The quiet revolution has a new address. A group of independent Australian MPs, tired of the two-party straitjacket, have formally launched a new centrist party. The name? Not yet announced. The backing? Explicitly modelled on the UK’s own cross-party democracy initiatives. This is not a splinter. This is a blueprint.
Sources in Canberra tell me the new party draws direct inspiration from the UK’s ‘Independent Network’ and the crossbench coordination seen in the House of Lords. It is designed to be a vehicle for MPs who want to break free from the major parties but lack the infrastructure to compete. Think of it as a political start-up accelerator.
The timing is no accident. Both major Australian parties are haemorrhaging trust. Polling this week shows primary vote for Labor and Coalition at historic lows. The teal independents, who swept seats at the last election, proved that a well-funded, locally-focused centrist candidacy can topple safe seats. This new party is the logical next step: a shared brand, a shared platform, and a shared war chest.
Key figures involved are understood to be from the teal wave and a handful of disillusioned former Liberal and Labor moderates.
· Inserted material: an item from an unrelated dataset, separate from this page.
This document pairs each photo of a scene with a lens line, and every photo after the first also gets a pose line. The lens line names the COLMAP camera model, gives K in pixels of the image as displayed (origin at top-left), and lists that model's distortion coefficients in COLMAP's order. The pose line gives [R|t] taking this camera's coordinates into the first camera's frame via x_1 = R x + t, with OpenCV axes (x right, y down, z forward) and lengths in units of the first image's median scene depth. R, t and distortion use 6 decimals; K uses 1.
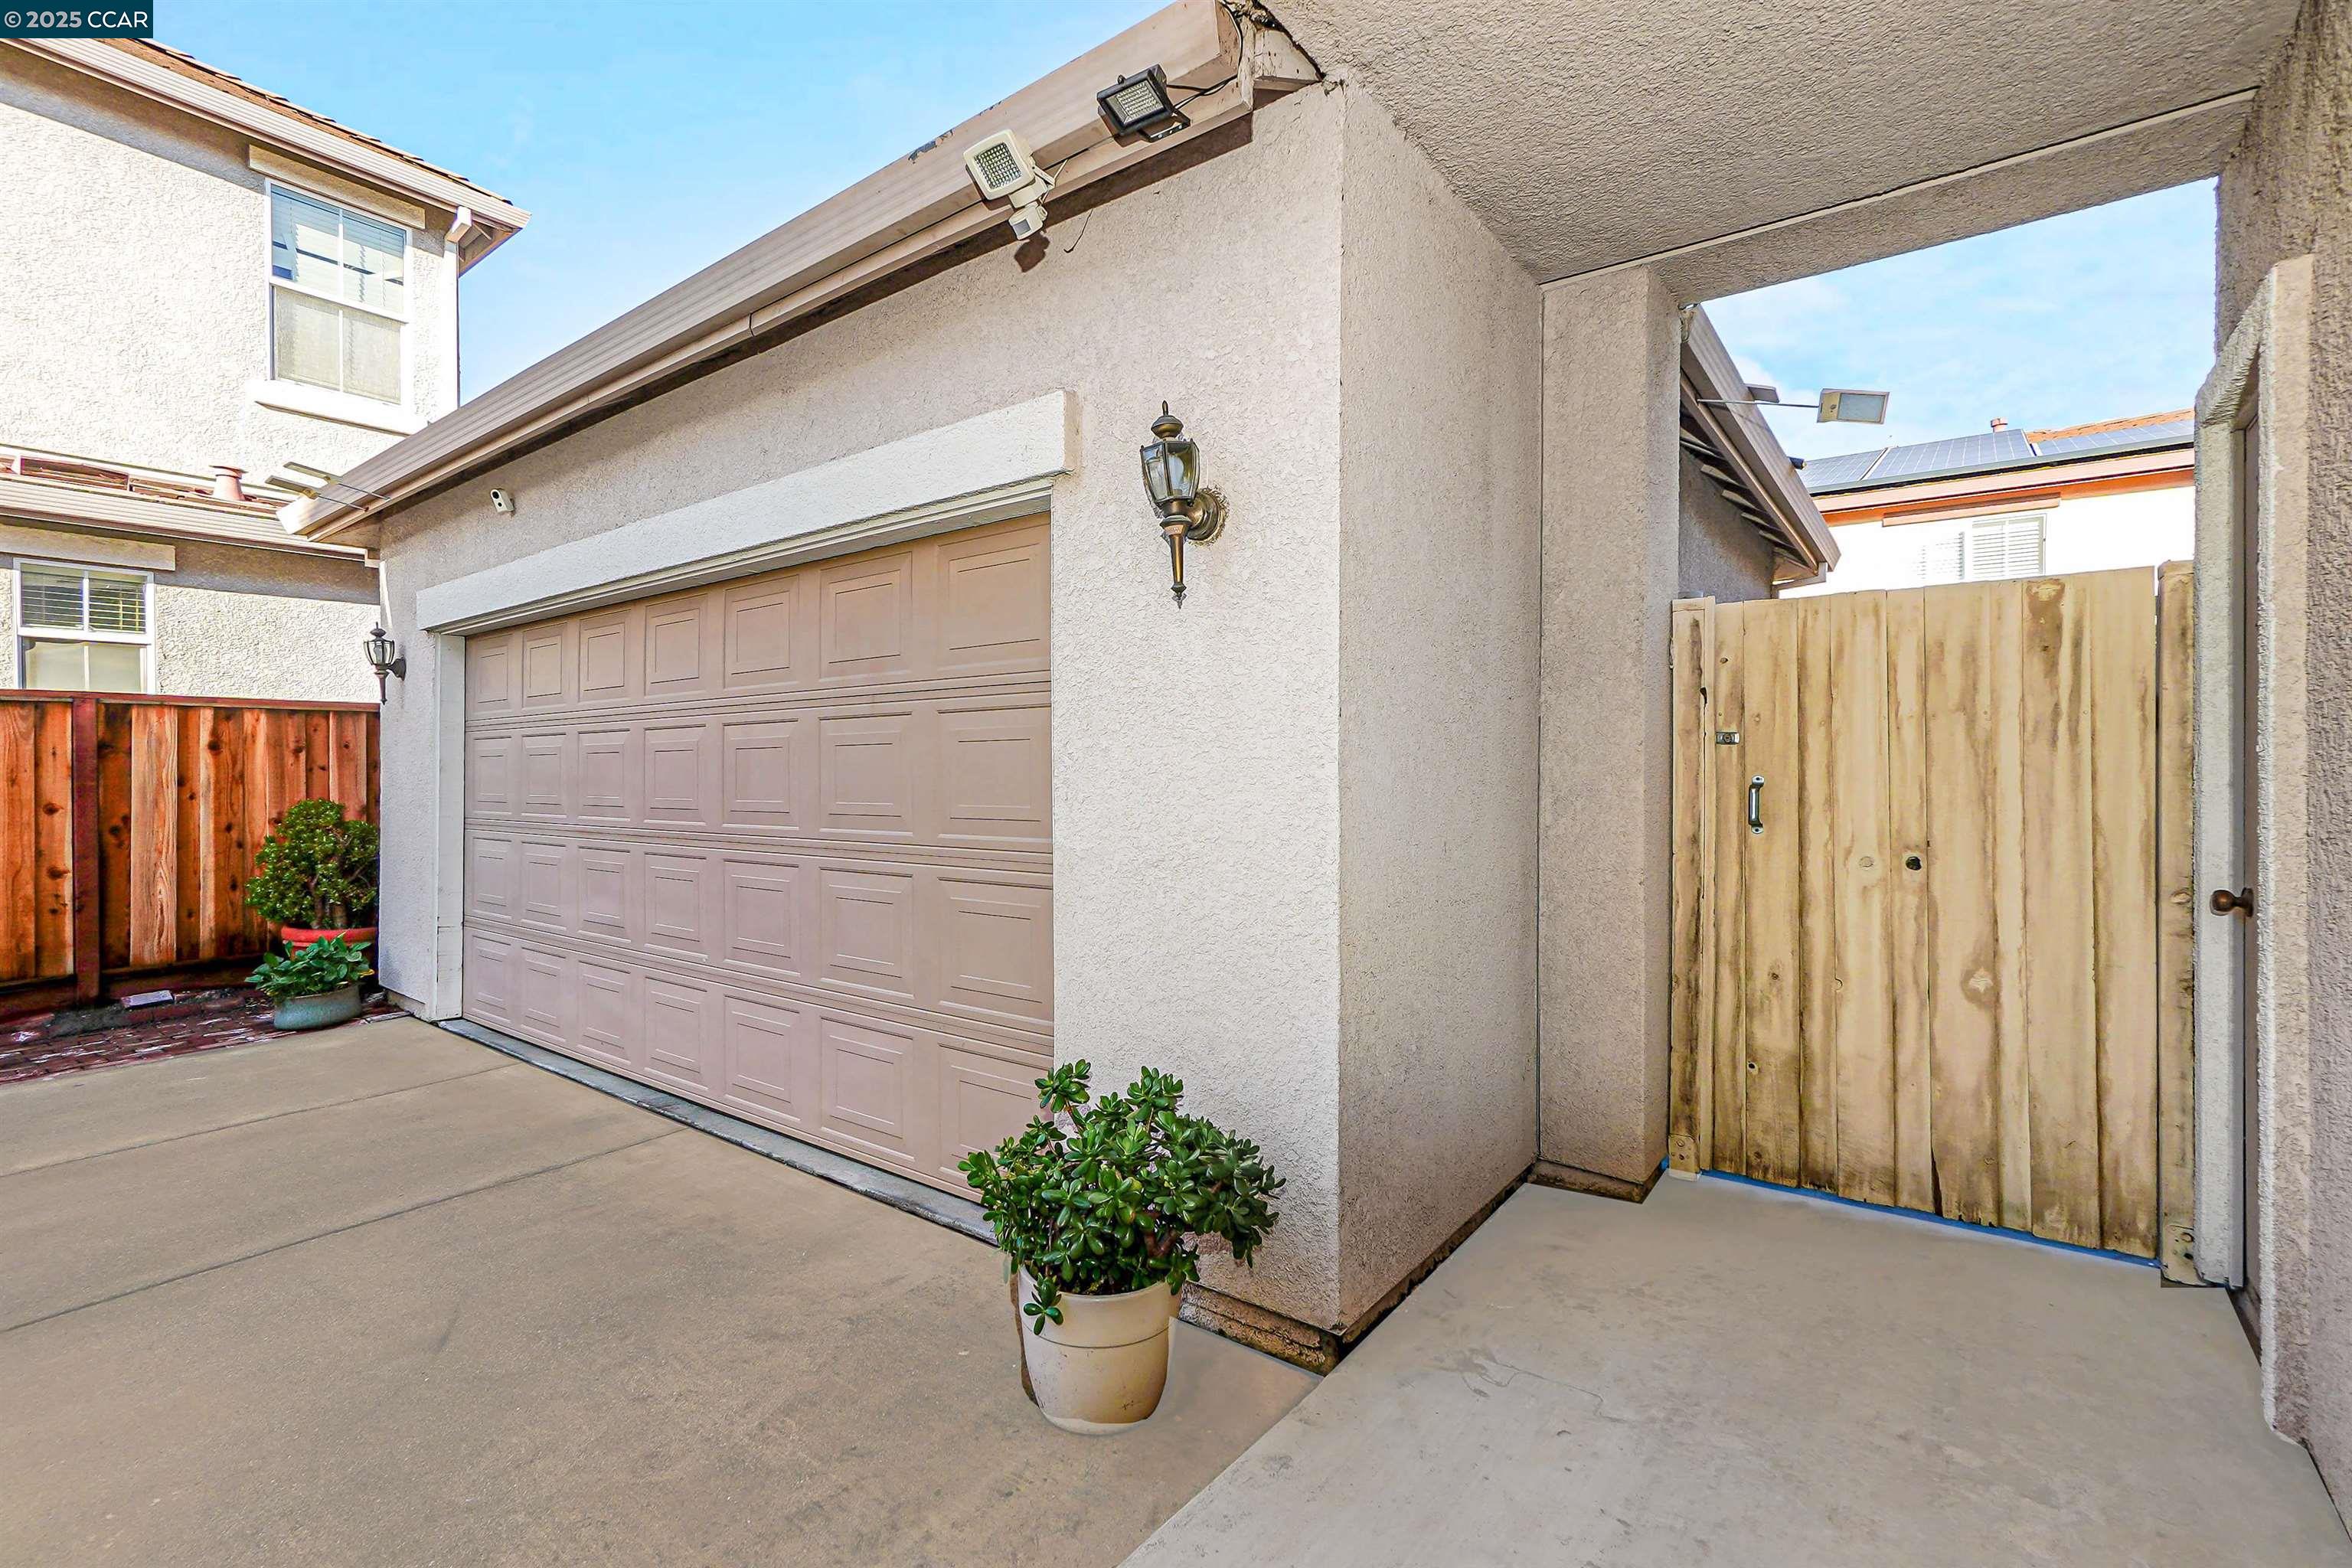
lens RADIAL K [[1051.1, 0, 1156.7], [0, 1051.1, 771.4], [0, 0, 1]] dist [-0.007159, 0.007802]
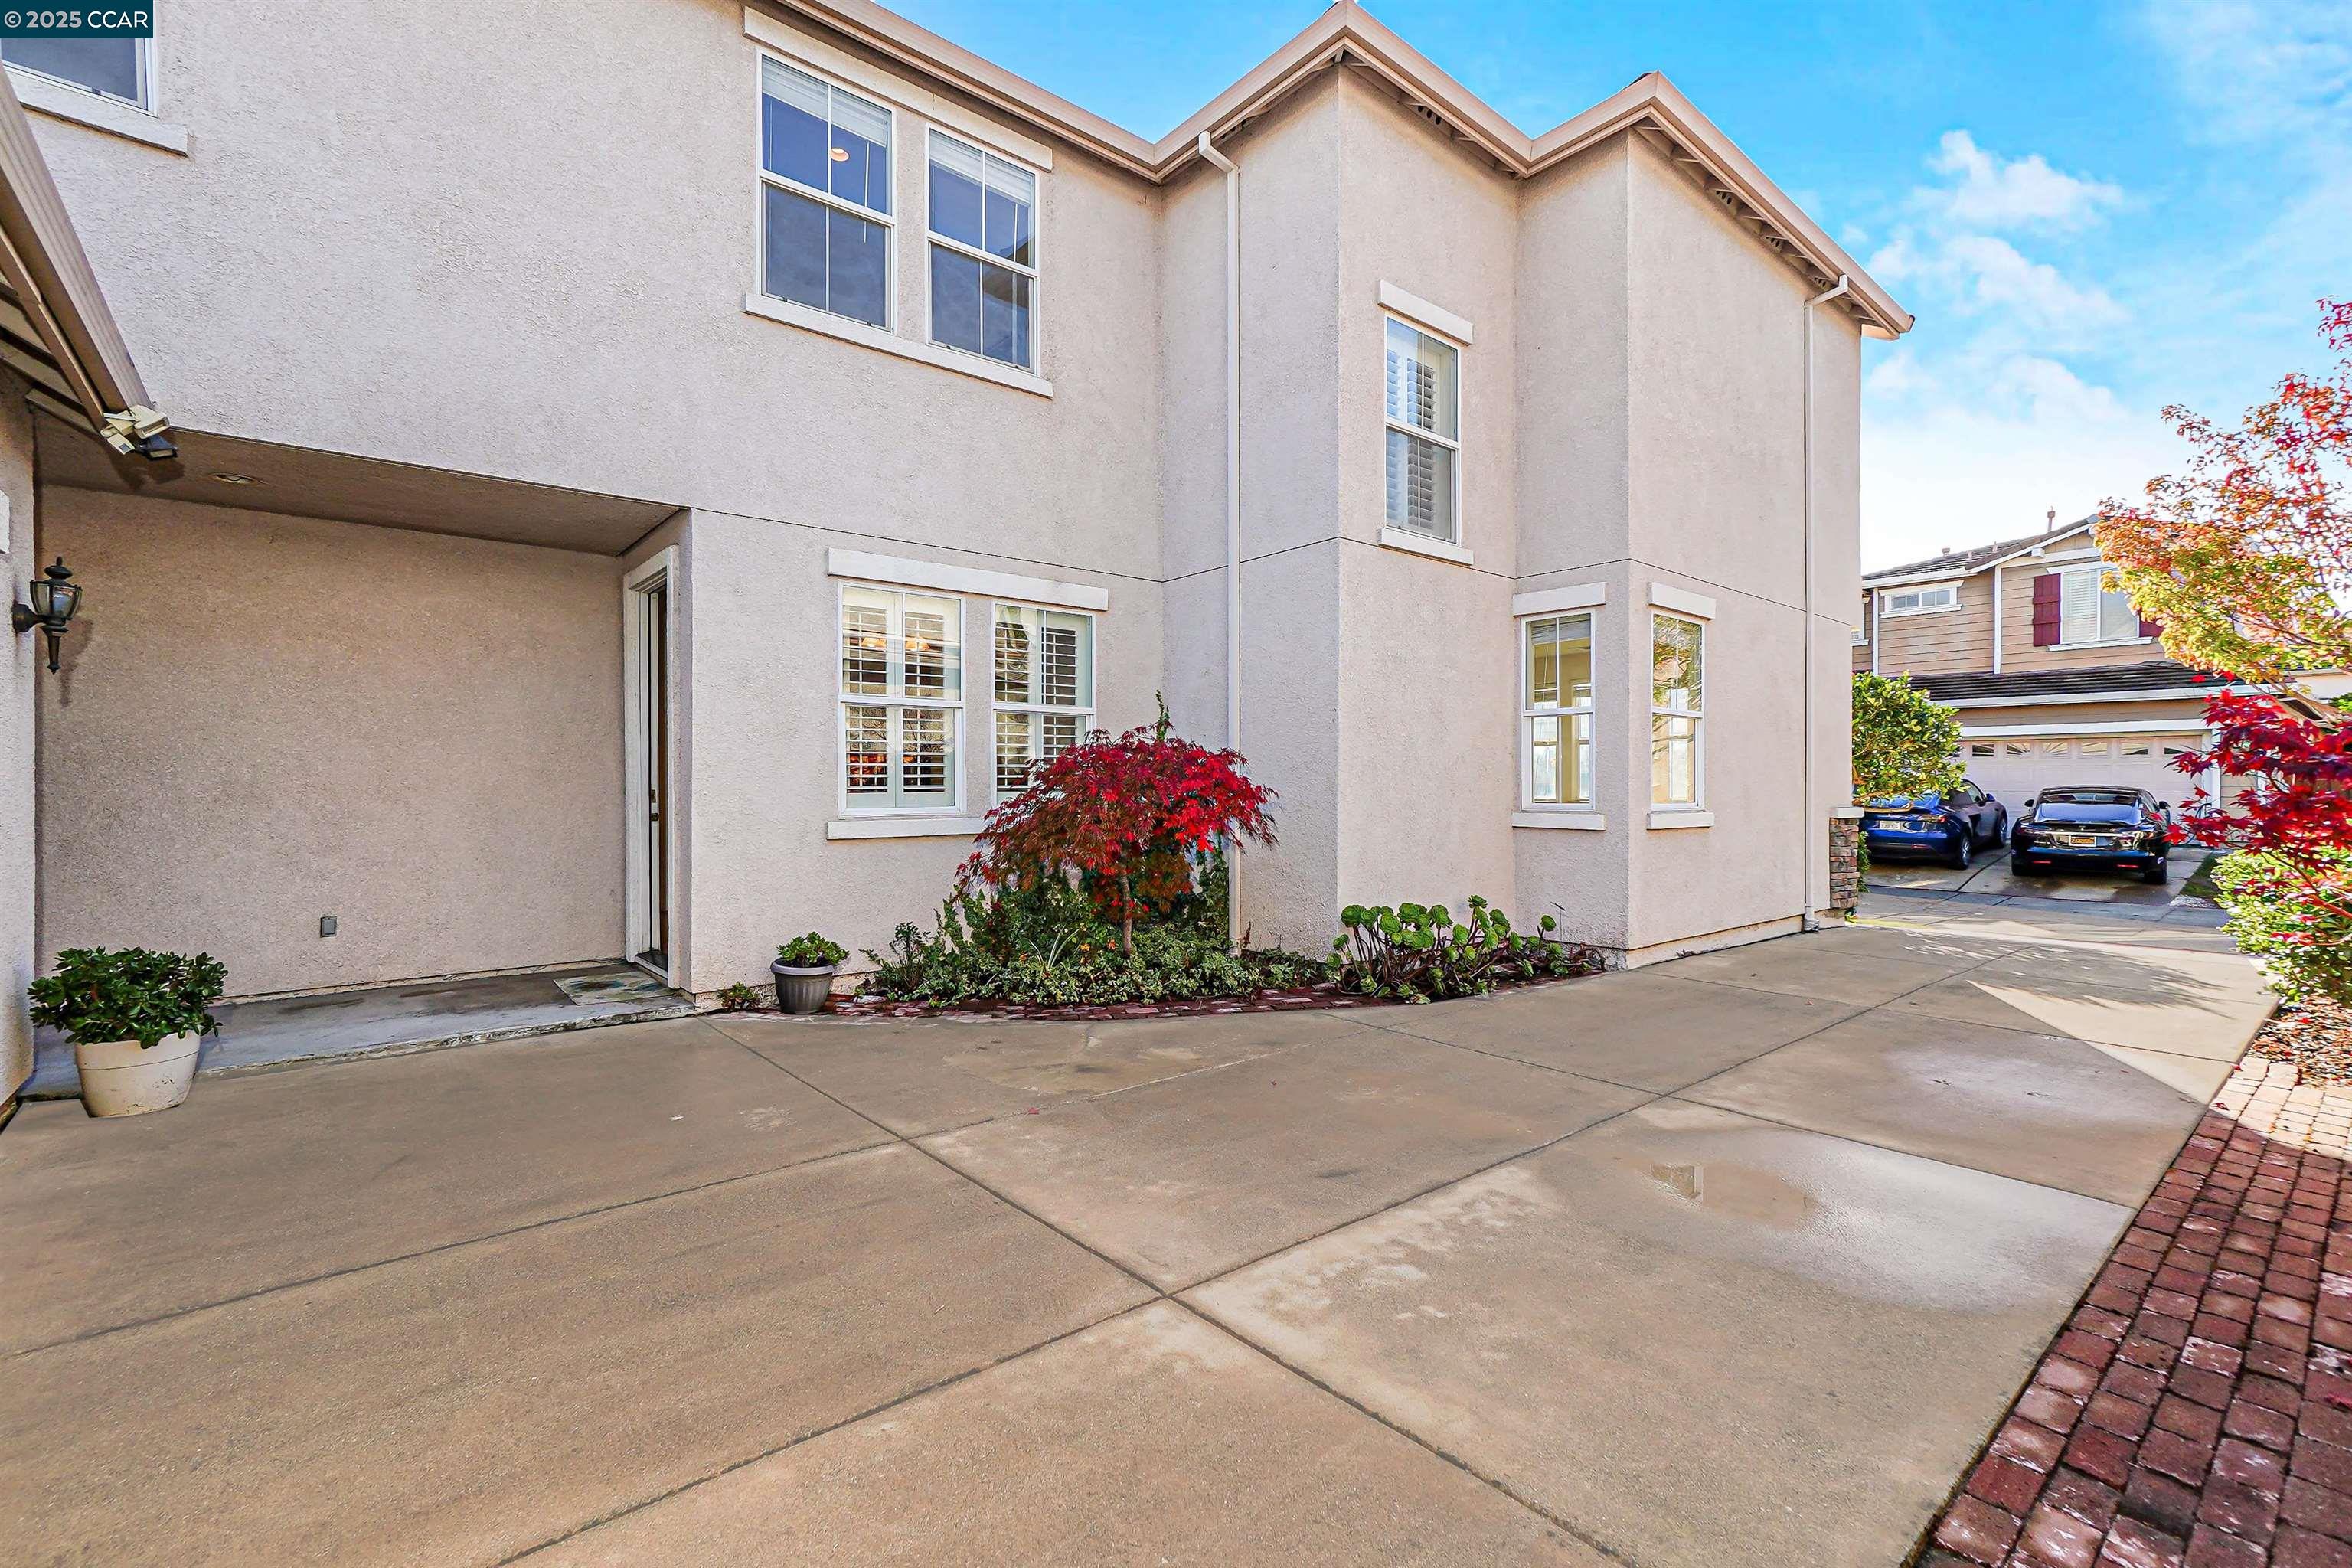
lens RADIAL K [[1051.1, 0, 1156.7], [0, 1051.1, 771.4], [0, 0, 1]] dist [-0.007159, 0.007802]
pose [[-0.973008, 0.014485, 0.230316, -1.530414], [0.012463, 0.999870, -0.010231, 0.025381], [-0.230435, -0.007084, -0.973062, 1.629582]]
The UK connection is crucial. The model proved itself in the 2024 UK general election, where the ‘Independent Alliance’ – loosely coordinated through the Unite to Remain umbrella – helped elect a handful of crossbench MPs. Those MPs now form a small but influential bloc. In Australia, the ambition is bigger.
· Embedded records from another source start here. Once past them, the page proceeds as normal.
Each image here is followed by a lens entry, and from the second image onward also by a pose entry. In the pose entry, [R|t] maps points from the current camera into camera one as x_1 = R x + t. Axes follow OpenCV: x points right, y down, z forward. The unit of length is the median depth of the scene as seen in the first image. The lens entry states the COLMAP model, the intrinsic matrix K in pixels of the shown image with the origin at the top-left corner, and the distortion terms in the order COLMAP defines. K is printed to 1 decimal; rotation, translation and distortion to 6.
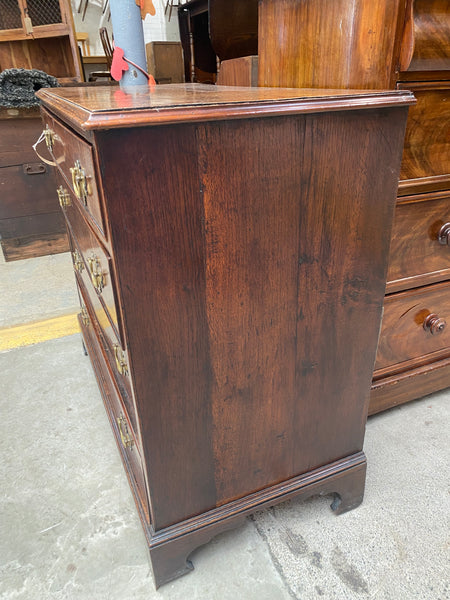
lens RADIAL K [[458.1, 0, 226.8], [0, 458.1, 305.3], [0, 0, 1]] dist [0.021841, -0.015873]
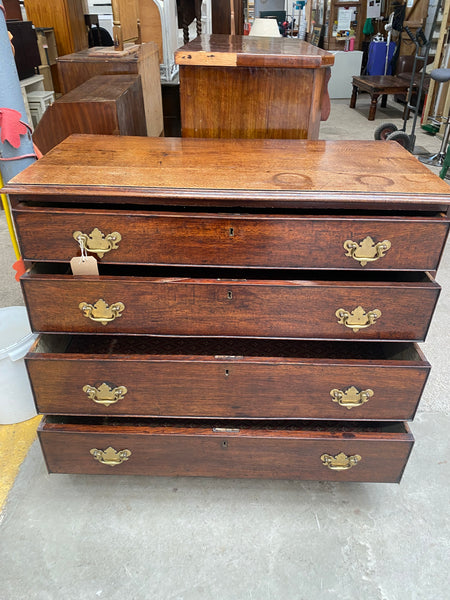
lens RADIAL K [[458.1, 0, 226.5], [0, 458.1, 296.6], [0, 0, 1]] dist [0.021841, -0.015873]
pose [[0.410331, -0.452021, 0.792026, -1.227868], [0.392783, 0.871423, 0.293842, -0.511183], [-0.823013, 0.190522, 0.535118, 0.450591]]
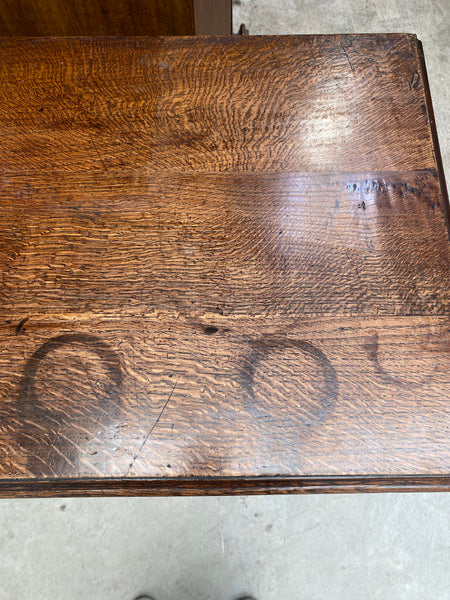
lens RADIAL K [[458.1, 0, 223.1], [0, 458.1, 301.2], [0, 0, 1]] dist [0.021841, -0.015873]
pose [[0.385676, -0.868735, 0.310731, -0.231071], [0.416872, 0.464528, 0.781301, -0.667527], [-0.823087, -0.171794, 0.541308, 0.525803]]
I am told the new party will focus on four pillars: climate action, fiscal responsibility, institutional reform, and social mobility. Sound familiar? It should. It mimics the centrist playbook that has been quietly circulating among Westminster think tanks and crossbench staff for the last three years.
The party will not contest every seat. It will target marginal constituencies where the major party vote is soft. “We are not trying to form government,” a source close to the launch told me. “We are trying to break the duopoly.” That is the long game. First, build a bench. Then, become a coalition partner. Eventually, a credible alternative.
The reaction from the major parties has been predictable. Labor calls it a “vanity project.” The Coalition says it is “a threat to stable government.” Both are right to be worried. The UK experience shows that once the centrist genie is out of the bottle, it is very hard to put it back. The Liberal Democrats once seemed a fringe party. Now they are in coalition governments and running city halls.
Australia is a fertile ground. Compulsory voting means the disaffected have to show up. They are looking for an alternative. The new party is designed to give them one. The UK-backed model provides the template. The Australian independents provide the faces. The result could be the most significant realignment of Australian politics in a century.
Watch this space. The launch event is expected within weeks. I have my sources on standby. More as it develops.